Sticking to the technicals to gauge today's action, watch XLF at the bell, now at 12.86. Keystone's algo is now watching 12.92, so if XLF moves above 12.92 at the bell, the market bulls will drive the indexes higher, if the 12.92 ceiling holds price down, the bulls got nothing.
If the XLF moves back above 12.92 favoring bulls, then look to copper and volatility to dictate broad market direction today. Use JJC as a copper indicator, watch 46.50, now at 45.35, over a point below, favoring market bears. For volatilty, VIX, watch the 30 level, now at 34.77, comfortably above in the bear camp.
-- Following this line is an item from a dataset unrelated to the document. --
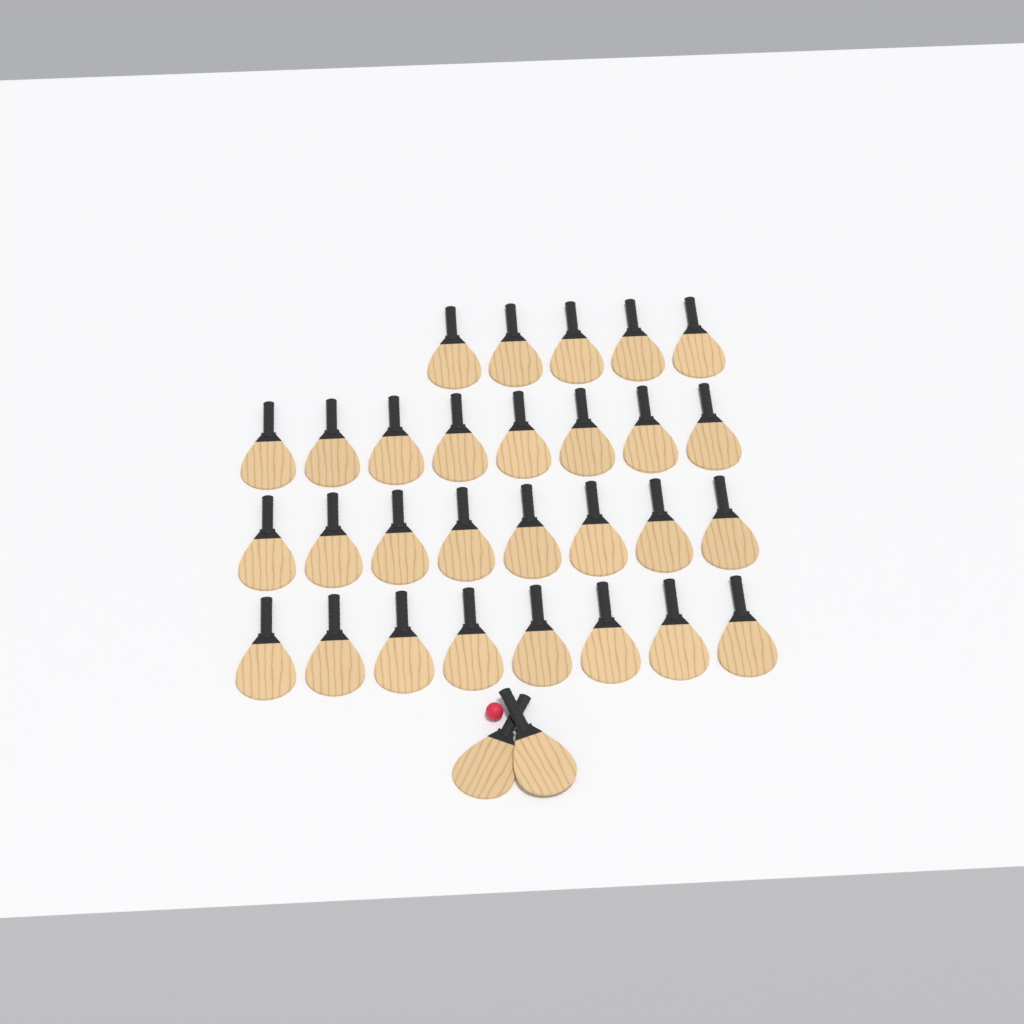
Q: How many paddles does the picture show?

Thus, if XLF jumps upwards, and it looks like it will since the futures are bright currently, JJC and VIX will lead the way. If JJC stays under 46.50 and VIX stays above 30, the market bulls got nothing, the relief rally will simply serve as a countertrend pop. If either JJC moves above 46.50, and/or, if the VIX drops under 30, the market bulls will be returning the indexes to rally mode. Current thinking is that the JJC and VIX should remain bearish but with the European news flow, markets can, and do, change on a dime.
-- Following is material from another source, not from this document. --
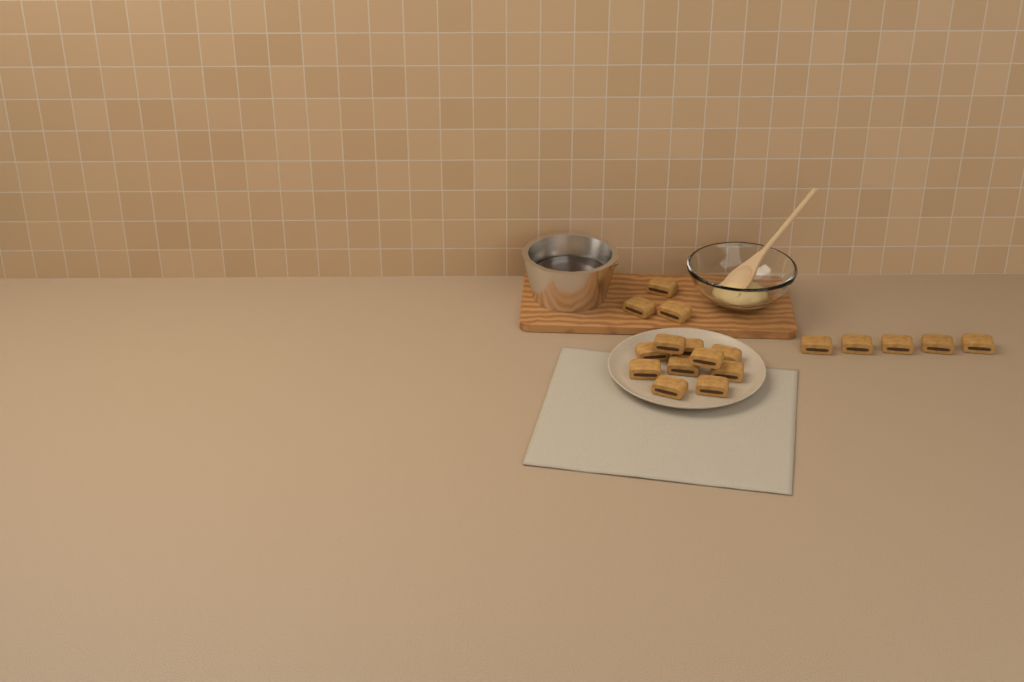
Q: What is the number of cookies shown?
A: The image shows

The CPC put/call at 1.35 is favorable to a market rally occurring now since it is over 1.2; bearishness increased quickly and this is a contrarian indicator. NYAD printed an intraday low of -2400, closed at -2158, and Monday it was -1900, all are very low numbers consistent with wanting to now see a market bounce although there is a little wiggle room to go lower before a bounce would occur. NYUD is at -1168, the early October market bounce occurred from -1400, so this area favors a market bounce. TRIN printed two closes the last two days at 2.9-ish, which represents strong selling, so this is agreeable to a snap back rally as well.
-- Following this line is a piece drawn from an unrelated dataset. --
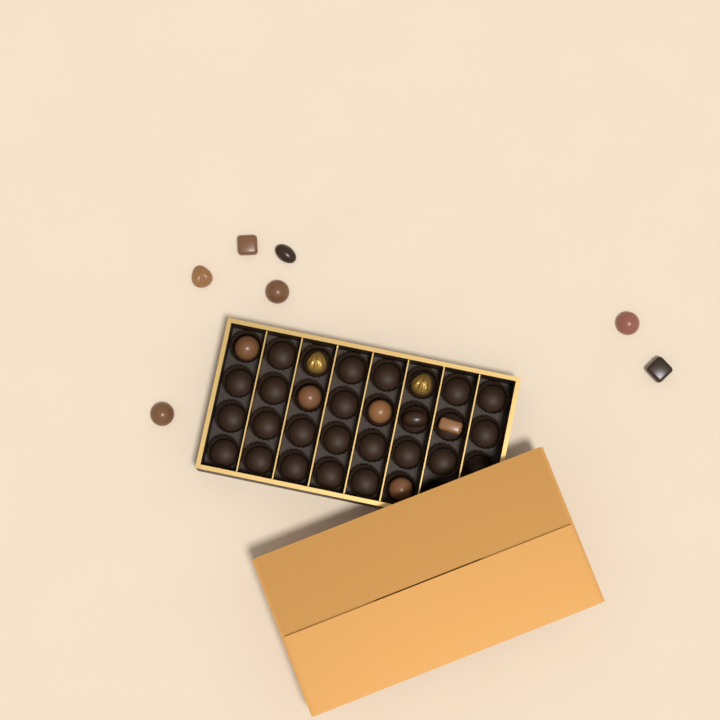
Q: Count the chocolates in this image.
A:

Keystone's SPX:VIX Ratio Indicator fell under 35 yesterday to verify the large down side move that occurred. At the final print, in the final minute, however, the ratio popped from 34 to up over 35 by four pennies, final print is 35.04. Thus, if the ratio stays above 35, the market bulls are happy, below 35 and the bears rule.
Recently, countertrend moves have occurred in a shortened time frame. Instead of the countertrend move occurring for a day or three, in this wild market environment, subject to any news any minute, the countertrend moves have only been half day events. Thus, the short term indicators mentioned are agreeable to see a snap back rally but we will see if it lasts the day, or if the pop collapses as Chairman Bernanke takes his seat at the Desk Conference this afternoon.
Futures show the Nasdaq percentage up less than the S&P percentage at this writing hinting that the up move will not have legs today. As described above, watch XLF 12.92 to get your bearings. Then watch JJC 46.50 and VIX 30 to gauge the strength of any up move. Watch the SPX:VIX ratio to see what side of 35 it favors. These tools are all you need to know to determine broad market direction today.